BEGIN Records provided

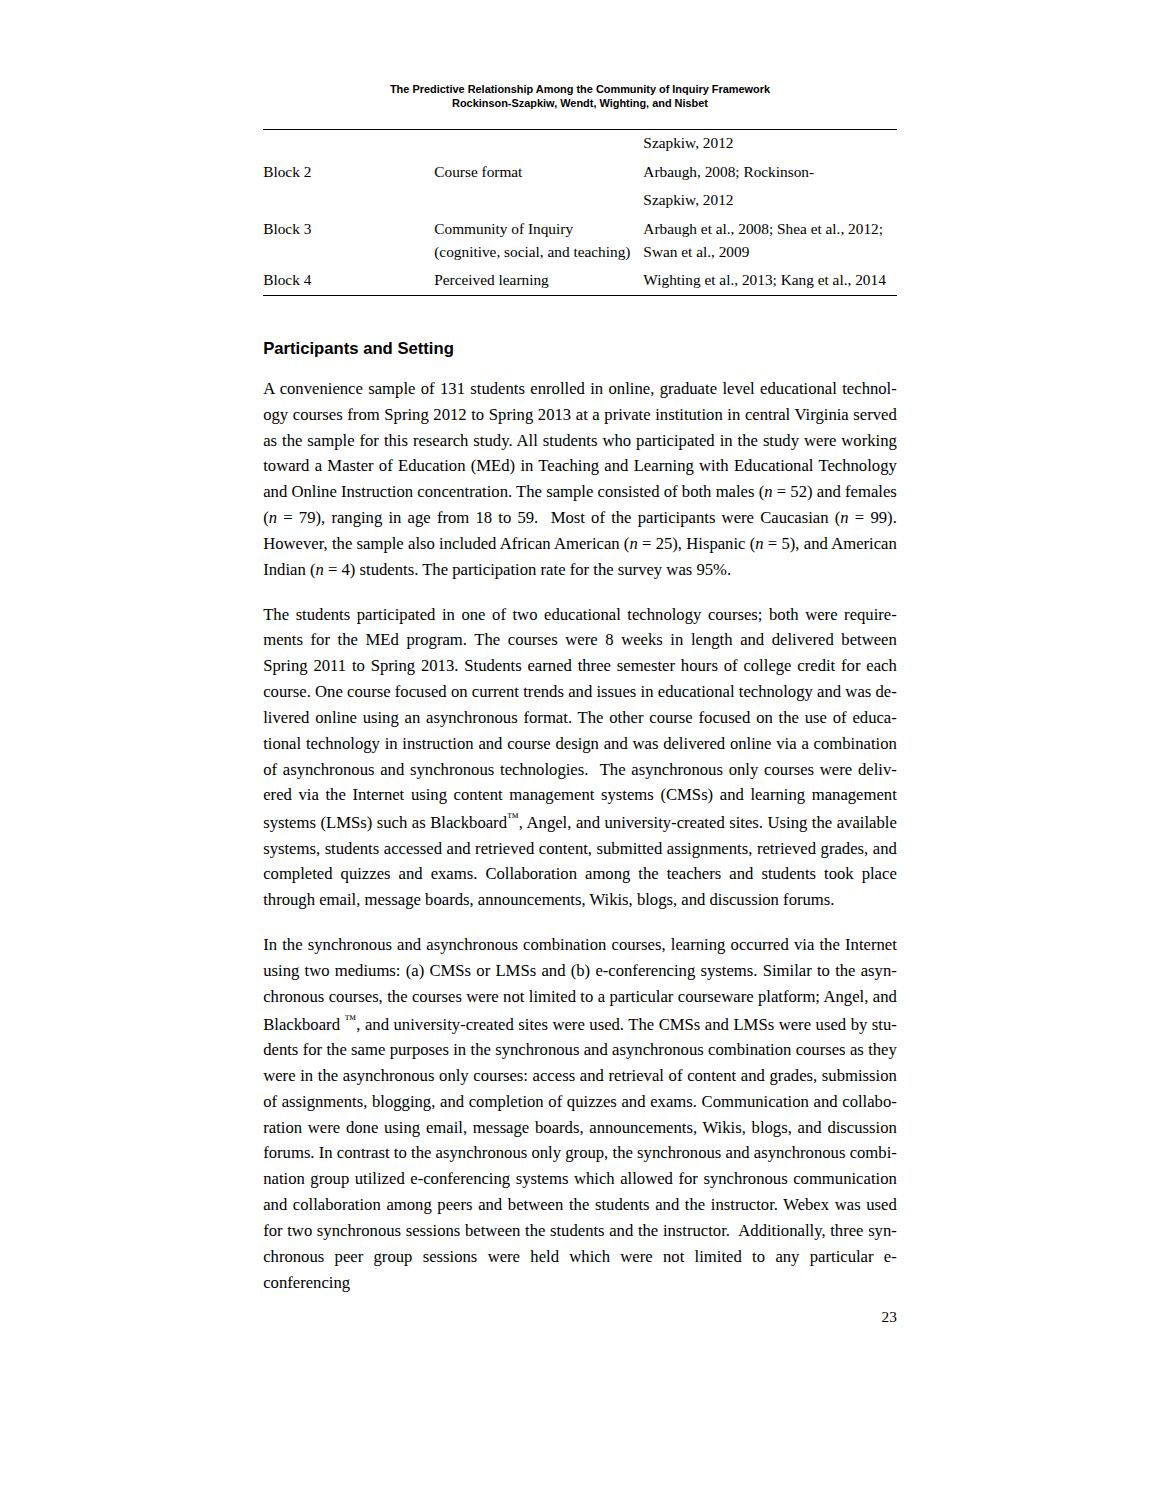The Predictive Relationship Among the Community of Inquiry Framework
Rockinson-Szapkiw, Wendt, Wighting, and Nisbet
| | | Szapkiw, 2012 |
| Block 2 | Course format | Arbaugh, 2008; Rockinson- |
| | | Szapkiw, 2012 |
| Block 3 | Community of Inquiry (cognitive, social, and teaching) | Arbaugh et al., 2008; Shea et al., 2012; Swan et al., 2009 |
| Block 4 | Perceived learning | Wighting et al., 2013; Kang et al., 2014 |
Participants and Setting
A convenience sample of 131 students enrolled in online, graduate level educational technology courses from Spring 2012 to Spring 2013 at a private institution in central Virginia served as the sample for this research study. All students who participated in the study were working toward a Master of Education (MEd) in Teaching and Learning with Educational Technology and Online Instruction concentration. The sample consisted of both males (n = 52) and females (n = 79), ranging in age from 18 to 59. Most of the participants were Caucasian (n = 99). However, the sample also included African American (n = 25), Hispanic (n = 5), and American Indian (n = 4) students. The participation rate for the survey was 95%.
The students participated in one of two educational technology courses; both were requirements for the MEd program. The courses were 8 weeks in length and delivered between Spring 2011 to Spring 2013. Students earned three semester hours of college credit for each course. One course focused on current trends and issues in educational technology and was delivered online using an asynchronous format. The other course focused on the use of educational technology in instruction and course design and was delivered online via a combination of asynchronous and synchronous technologies. The asynchronous only courses were delivered via the Internet using content management systems (CMSs) and learning management systems (LMSs) such as Blackboard™, Angel, and university-created sites. Using the available systems, students accessed and retrieved content, submitted assignments, retrieved grades, and completed quizzes and exams. Collaboration among the teachers and students took place through email, message boards, announcements, Wikis, blogs, and discussion forums.
In the synchronous and asynchronous combination courses, learning occurred via the Internet using two mediums: (a) CMSs or LMSs and (b) e-conferencing systems. Similar to the asynchronous courses, the courses were not limited to a particular courseware platform; Angel, and Blackboard ™, and university-created sites were used. The CMSs and LMSs were used by students for the same purposes in the synchronous and asynchronous combination courses as they were in the asynchronous only courses: access and retrieval of content and grades, submission of assignments, blogging, and completion of quizzes and exams. Communication and collaboration were done using email, message boards, announcements, Wikis, blogs, and discussion forums. In contrast to the asynchronous only group, the synchronous and asynchronous combination group utilized e-conferencing systems which allowed for synchronous communication and collaboration among peers and between the students and the instructor. Webex was used for two synchronous sessions between the students and the instructor. Additionally, three synchronous peer group sessions were held which were not limited to any particular e-conferencing
23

END Records provided

Brief –
From the entries above, copy every line where the word "Arbaugh" shows up.

Solution below –
| Block 2 | Course format | Arbaugh, 2008; Rockinson- |
| Block 3 | Community of Inquiry (cognitive, social, and teaching) | Arbaugh et al., 2008; Shea et al., 2012; Swan et al., 2009 |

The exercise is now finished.